■ **Exercise directions**: In the timeline of Prague, what year is given for the building of the Powder Tower?

■ **Selected extract**:

= Timeline of Prague =

The following is a timeline of the history of the city of Prague, Czech Republic.

==Prior to 16th century==

- 870 CE – Prague Castle founded
- 10th C. - Vyšehrad (the "upper castle") is built.
  - Prague is one of the biggest slave markets in Europe as a center of the Prague slave trade.
- 973
  - St. George's Convent established in Prague Castle.
  - St. George's Basilica building expanded.
- 1085 – Coronation of Vratislaus II of Bohemia.
- 1172 – Judith Bridge built.
- 1235 – Wenceslaus I of Bohemia organised the building of a City wall.
- 1261 - Ottokar II of Bohemia crowned in Prague.
- 1270 – Great Synagogue built.
- 1344 – Catholic Archdiocese of Prague established.
- 1345 – University of Prague founded.
- 1347 - The black death killed millions.
- 1347 – 2 September: Coronation of Charles IV as King of Bohemia; Prague becomes capital of the Holy Roman Empire.
- 1348 – New Town founded outside Prague city walls.
- 1354 - Public clock installed (approximate date).
- 1363 – St. Wenceslas Chapel built
- 1370 – Tyn Church construction begins.
- 1386 – Karolinum rebuilt.
- 1391 – Bethlehem Chapel built.
- 1398 – Town Hall built in New Town.
- 1410 – Astronomical clock installed in City Hall.
- 1419 – Defenestration (political unrest).
- 1458 – Coronation of George of Poděbrady as King of Bohemia.
- 1475 – Powder Tower built.
- 1478 - Printing press in operation.
- 1483 - second Defenestration of Prague.

==16th-18th centuries==
- 1501 - Czech-language Protestant hymnal published.
- 1503 – Charles Bridge built.
- 1568 - High Synagogue (Prague) finished.
- 1580 - Loew reportedly invents the Golem of Prague.
- 1586 - Jewish Town Hall (Prague) constructed.
- 1590 - Maisel Synagogue construction begins.

■ **Data shown**:
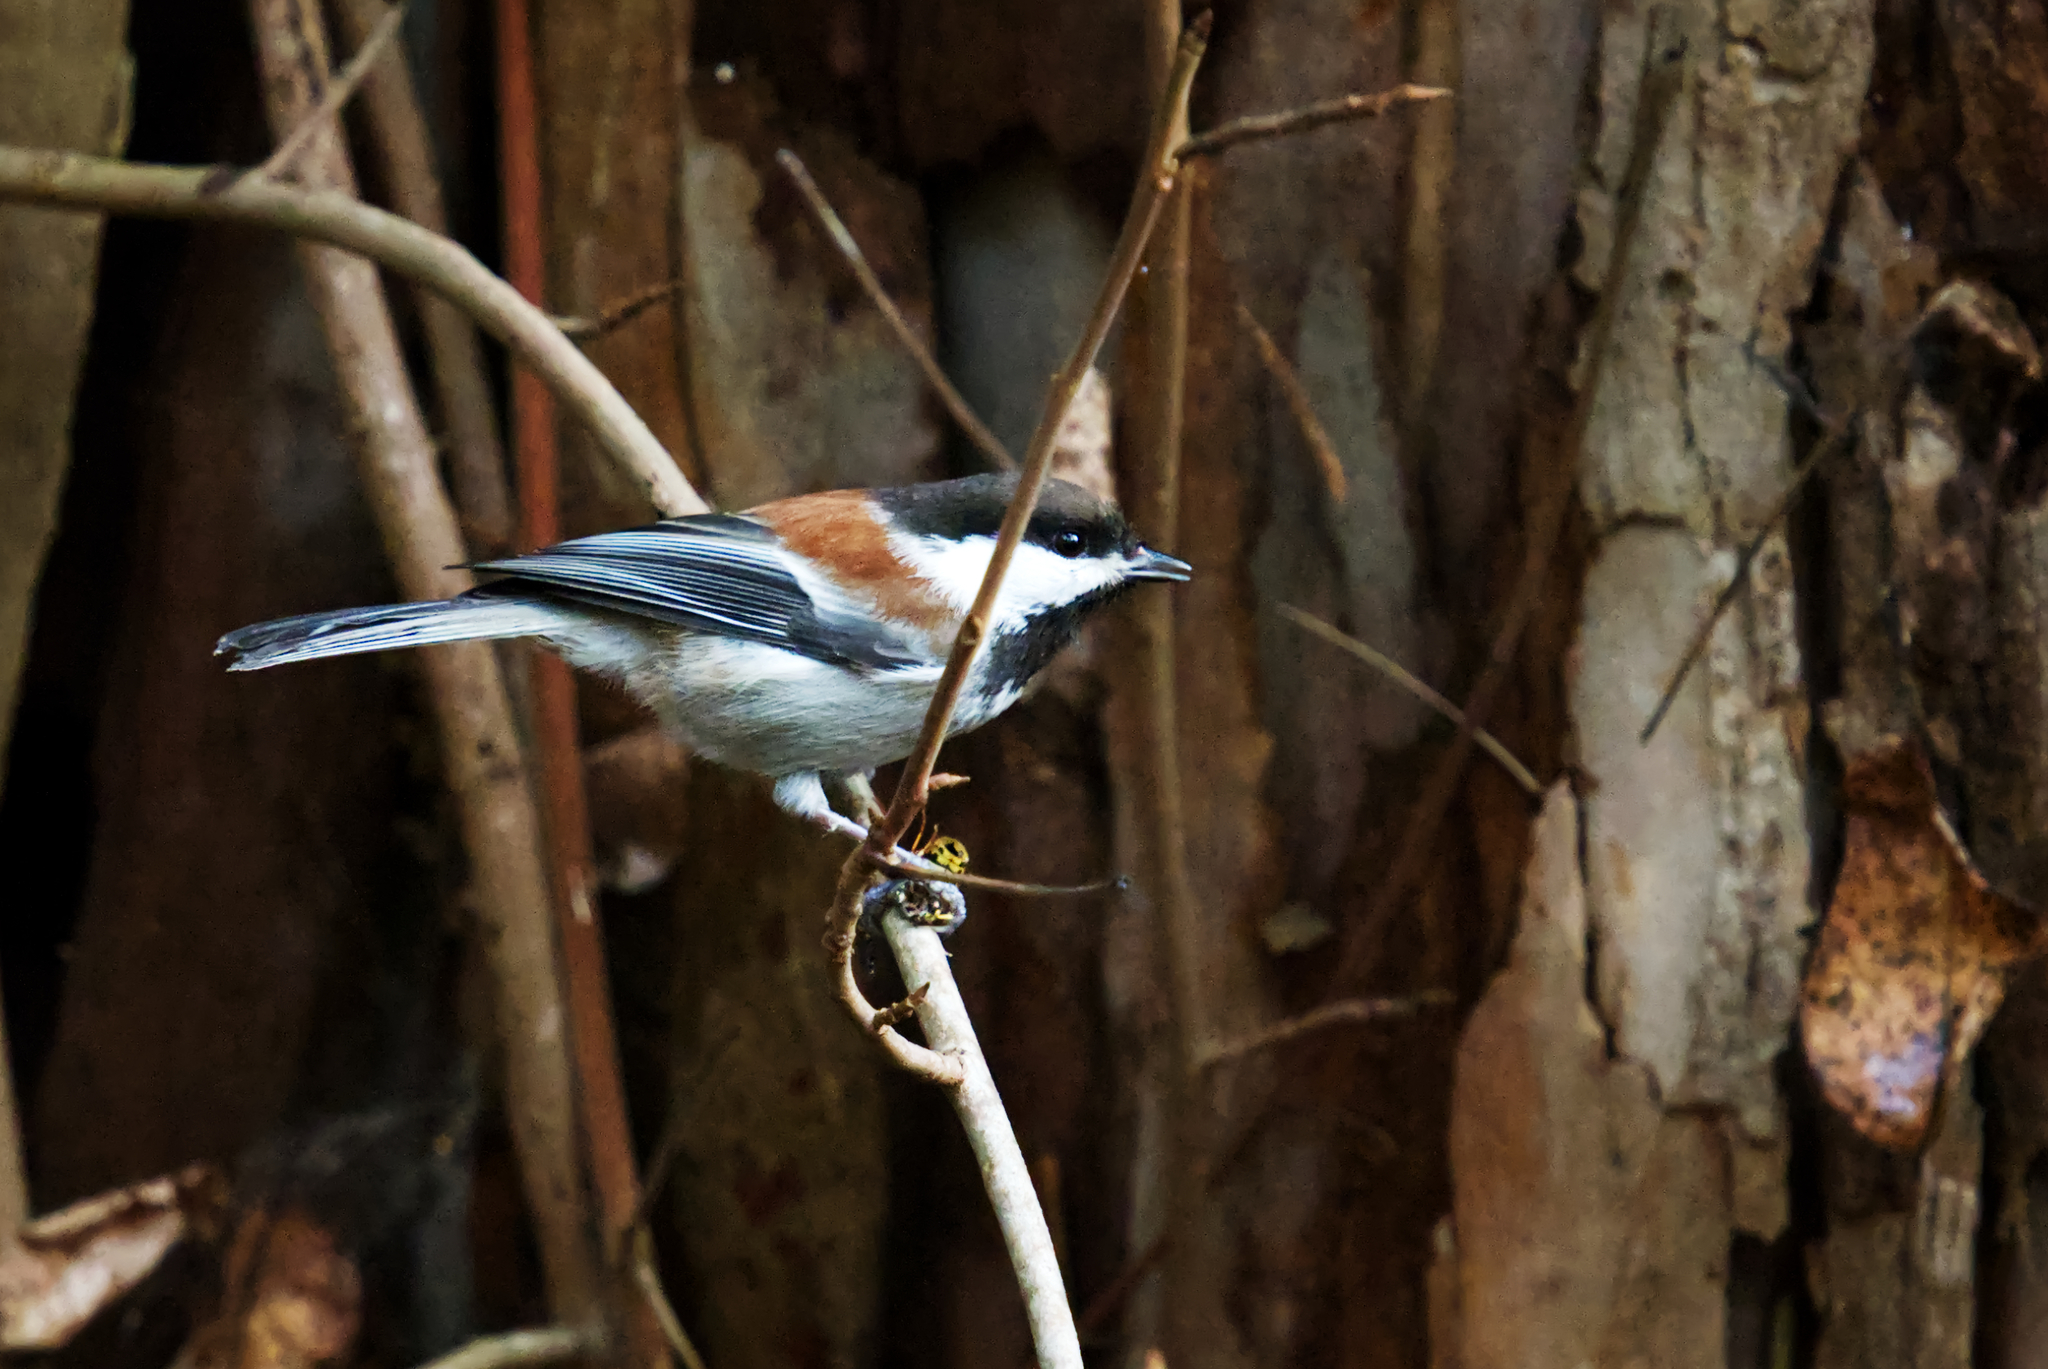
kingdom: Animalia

■ **Final answer**: 1475